Их дверь щелкнула. Они находились в коридоре. В двадцати футах от них стоял маленький человечек и прилаживал к голове свой котелок, словно тот был неотъемлемой принадлежностью его черепа, а не просто приложением к последнему.
– А! Вот ты где! – хотел было воскликнуть муж, но промолчал.
Жена, казалось, собиралась сказать ему «доброе утро».
«Я должен что-то сказать, – думал муж. – В конце концов, это на него мы только что орали через дверь. Или не на него? Как знать? Может, с ним живет еще кто-нибудь. Нет. Я не слышал голосов. Там всего лишь один жилец, уже такой знакомый в нашей ванной, или его часть. В любом случае это он и его треклятый глаз. Но теперь мы стоим в коридоре, и мой чертов язык не шевельнется и не пикнет».
Маленький человек прошел мимо. Его нос указывал строго в конец коридора, подобно тому, как тонкая, чувствительная дрожащая стрелка смотрит на север, отзываясь на зов магнитного полюса. Он тихо прошагал мимо, не глядя на них, но они увидели его глаза, когда он поравнялся с ними. Они проводили его взглядами, поворачивая за ним головы, следя, как он удаляется, сворачивает за угол и исчезает из виду.

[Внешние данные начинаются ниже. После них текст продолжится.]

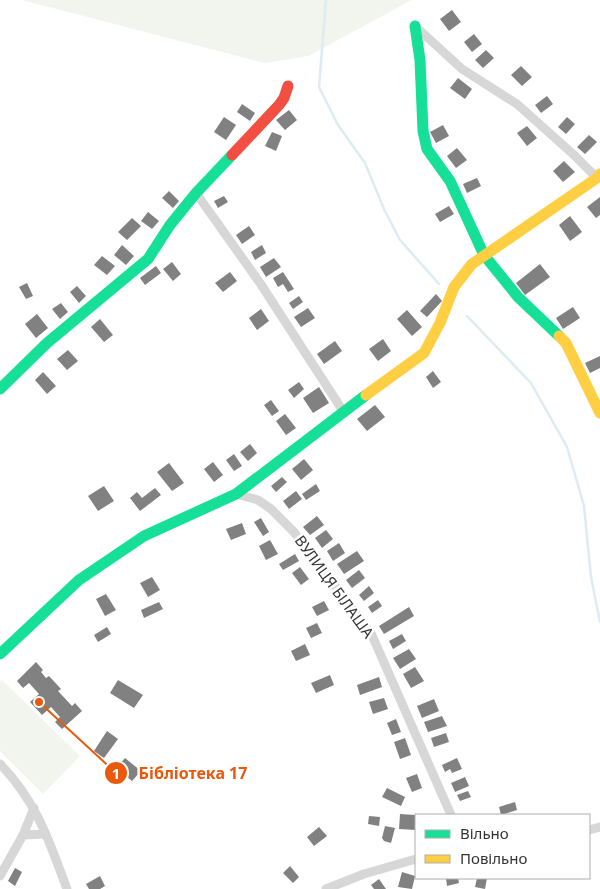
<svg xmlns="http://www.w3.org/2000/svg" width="600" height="889" font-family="'Noto Sans',sans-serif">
<rect width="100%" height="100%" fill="#fff"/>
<path fill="#f1f5ed" d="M22,0H412L308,56L265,63Z
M2,680L80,756L43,794L0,751V682Z"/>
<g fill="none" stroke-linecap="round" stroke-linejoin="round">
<path stroke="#ddebf3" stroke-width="2.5" d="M326,0L319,87L338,125L365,163L384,209L400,240L439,284
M467,316L531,383L567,447L584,506L591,577L600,622"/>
</g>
<path fill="#818181" d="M452,10L461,22L449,31L440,19Z
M474,34L482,44L472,52L464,42Z
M486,50L494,58L483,68L475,60Z
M521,66L532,77L522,86L511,75Z
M458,78L472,89L465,99L450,88Z
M547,96L553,104L541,113L535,105Z
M242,104L255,113L250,121L237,112Z
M289,110L297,120L285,130L276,120Z
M224,117L236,125L226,140L214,132Z
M567,117L575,124L566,134L558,127Z
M443,125L449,136L436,143L430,132Z
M527,126L537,138L527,146L517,133Z
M272,132L282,136L276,151L265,146Z
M589,135L597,142L585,154L577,147Z
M457,148L467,160L456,168L447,156Z
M564,161L575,172L563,182L553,171Z
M477,178L481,186L467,193L463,184Z
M169,191L179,201L173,208L162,198Z
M224,196L228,202L218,208L214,201Z
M600,197V215L596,218L587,207Z
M449,206L454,214L440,222L435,214Z
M148,212L159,221L152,229L141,221Z
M570,216L582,232L570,241L559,225Z
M132,218L141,226L127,240L118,232Z
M249,226L255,235L242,244L236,235Z
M122,245L134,256L126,265L114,255Z
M262,245L266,253L255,260L251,252Z
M102,256L115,266L107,275L94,265Z
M274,258L281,267L266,277L260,267Z
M172,262L181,274L173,281L163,269Z
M540,264L550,277L525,295L516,283Z
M156,266L161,273L145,285L140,278Z
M230,272L237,281L223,292L215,283Z
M283,272L294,289L288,292L283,284L278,287L273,278Z
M27,283L33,296L26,299L19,287Z
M77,286L86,296L79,303L70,292Z
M436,294L442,301L427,317L420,311Z
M299,296L303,302L293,309L289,303Z
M61,303L68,312L60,319L52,309Z
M573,307L580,318L563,329L556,318Z
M308,308L315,318L301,327L294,317Z
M261,309L269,321L257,330L249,318Z
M407,310L422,327L412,336L397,319Z
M37,314L48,328L36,338L25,324Z
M100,319L113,335L104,342L91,327Z
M383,339L391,351L378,361L369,349Z
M335,341L342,351L324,364L317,354Z
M68,350L78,361L67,370L57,359Z
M600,356V368L590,373L585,363Z
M433,371L441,382L433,388L426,377Z
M43,372L56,386L47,394L35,380Z
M299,382L304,389L294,398L288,390Z
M319,387L329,403L313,413L303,398Z
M271,400L279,411L272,416L264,405Z
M375,405L385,417L367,431L357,419Z
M285,414L296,428L286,435L276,421Z
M250,444L257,453L248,461L240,452Z
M234,454L242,466L234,471L226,460Z
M304,459L313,470L301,480L292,469Z
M213,462L223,475L214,482L204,469Z
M169,463L184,483L172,491L157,472Z
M282,477L287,482L276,492L271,486Z
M316,484L320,491L306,500L302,494Z
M104,486L114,501L98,511L88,496Z
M155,488L161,495L140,511L130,498L137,492L142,498Z
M296,491L302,499L289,509L283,501Z
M317,516L324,525L310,535L303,527Z
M261,518L269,532L263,536L254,522Z
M242,523L246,534L231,540L226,529Z
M326,530L333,539L322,548L315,538Z
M270,540L278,554L266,560L259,546Z
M339,543L345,553L333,561L327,551Z
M357,551L364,561L344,574L337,564Z
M295,554L299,561L283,570L279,564Z
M300,567L309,579L301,585L292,573Z
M359,570L365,578L352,588L346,580Z
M152,577L160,590L148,597L140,583Z
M369,586L374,593L364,601L359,595Z
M106,594L116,610L105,616L96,599Z
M378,600L382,606L372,613L368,607Z
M324,601L329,610L317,616L312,607Z
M159,602L163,609L144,618L141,610Z
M409,607L414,616L384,634L379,626Z
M317,623L322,633L311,638L306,628Z
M107,627L111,634L98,642L94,635Z
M402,634L406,641L393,649L389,641Z
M305,644L310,655L296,661L291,651Z
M409,649L416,659L400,669L393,658Z
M36,662L43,670L41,672L46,678L49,676L61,689L58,691L72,706L75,703L82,711L62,729L55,722L60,717L51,707L42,715L30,702L39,694L29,683L23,688L17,681Z
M415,667L424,681L411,688L403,674Z
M330,675L334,685L316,693L311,683Z
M379,677L382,687L360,695L357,685Z
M118,680L143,695L134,708L110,693Z
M384,698L388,709L373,714L369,702Z
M434,699L439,711L422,718L417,706Z
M442,716L447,726L428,732L424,722Z
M396,719L401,732L392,735L387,723Z
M107,731L118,739L104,758L94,751Z
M446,733L449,742L434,747L431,738Z
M405,738L411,755L400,759L394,742Z
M125,758L141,771L132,781L116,768Z
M457,758L462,769L452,773L450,769L445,772L442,765Z
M417,774L422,788L412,792L406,778Z
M465,777L469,786L455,792L451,783Z
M387,788L405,797L401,806L382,797Z
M468,791L471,797L460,801L457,795Z
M515,802L517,810L501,815L499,807Z
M400,814L416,815V830L399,829Z
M369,816L380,817L379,826L368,824Z
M385,826L395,828L391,843L384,841L382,838Z
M319,827L327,836L314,846L307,837Z
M290,866L299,877L293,883L283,873Z
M15,868L22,872L15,886L8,881Z
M402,872L415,876L412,889L398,887Z
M100,876L105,886L100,889H89L86,884Z
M446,878H458L459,883L447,886Z
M477,878H487L485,889L475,887Z
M379,879L386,889H374L371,885Z"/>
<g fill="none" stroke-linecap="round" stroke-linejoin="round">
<path stroke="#d7d7d7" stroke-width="9" d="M415,26L462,69L517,104L574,155L597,178
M196,193L260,283L343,411
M236,494L258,500L271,509L294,532L371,633L451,815
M0,764C37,802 49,841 67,889
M589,830L600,827
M23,835L46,834
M0,876L23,835L34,808
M326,889L364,874L416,859"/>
<path stroke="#16e098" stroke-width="11" d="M415,26L420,60L423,131L427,149L450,181L484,255L518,297L559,336
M0,389L47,343L148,259L170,225L196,193L232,155
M0,654L79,580L144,536L236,494L366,395"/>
<path stroke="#ffcf43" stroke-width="11" d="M559,336L566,343L600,413
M366,395L424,353L440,323L454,287L472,264L597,178L600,174"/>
<path stroke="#f24e42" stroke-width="11" d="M232,155L279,105L284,98L288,86"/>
</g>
<g text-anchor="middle" stroke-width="5" stroke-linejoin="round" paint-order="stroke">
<g font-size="15" fill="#333" stroke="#fff">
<text transform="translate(334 587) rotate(54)" y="5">ВУЛИЦЯ БІЛАША</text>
</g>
</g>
<path fill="none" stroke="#e8590c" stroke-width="2" d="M39 702L116 773"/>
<g fill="#e8590c" stroke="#fff" stroke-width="2">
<circle cx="39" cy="702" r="5"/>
<circle cx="116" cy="773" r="12"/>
</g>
<g font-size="15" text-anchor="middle" font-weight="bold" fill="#fff">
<text x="116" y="779">1</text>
</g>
<g font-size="16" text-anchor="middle" font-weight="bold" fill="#e8590c" stroke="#fff" stroke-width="5" stroke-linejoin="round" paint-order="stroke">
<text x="193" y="779">Бібліотека 17</text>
</g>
<rect x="415" y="814" width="175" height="65" fill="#ffffff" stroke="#adadad"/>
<rect x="425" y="830" width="25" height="8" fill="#16e098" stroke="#adadad"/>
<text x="460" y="839" font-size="15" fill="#333333">Вільно</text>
<rect x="425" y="855" width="25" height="8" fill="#ffcf43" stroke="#adadad"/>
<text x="460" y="864" font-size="15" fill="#333333">Повільно</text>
</svg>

Муж схватил жену за руку и сказал:
– Карие.
Она посмотрела на него и медленно кивнула.
– Карие, – подтвердила она. – Как у собаки.
Маленький человечек сидел в вестибюле, без газеты, и смотрел на людей, спускавшихся к завтраку. Он по-прежнему сидел и смотрел, когда они вышли после завтрака, полусытыми, так как не были голодны.
– О, – сказал муж. – Я кое-что забыл. Мне нужно подняться в номер. Извини.
Он метнулся к лифту, который вознес его по шахте, где по-змеиному извивались кабели и гулко гудело электричество.
В номере он направил свои стопы к ванной после того, как с превеликими предосторожностями, тайно, неслышно, на цыпочках вошел в наружную дверь.
«Вот теперь мы узнаем, один он там живет или нет», – думал он.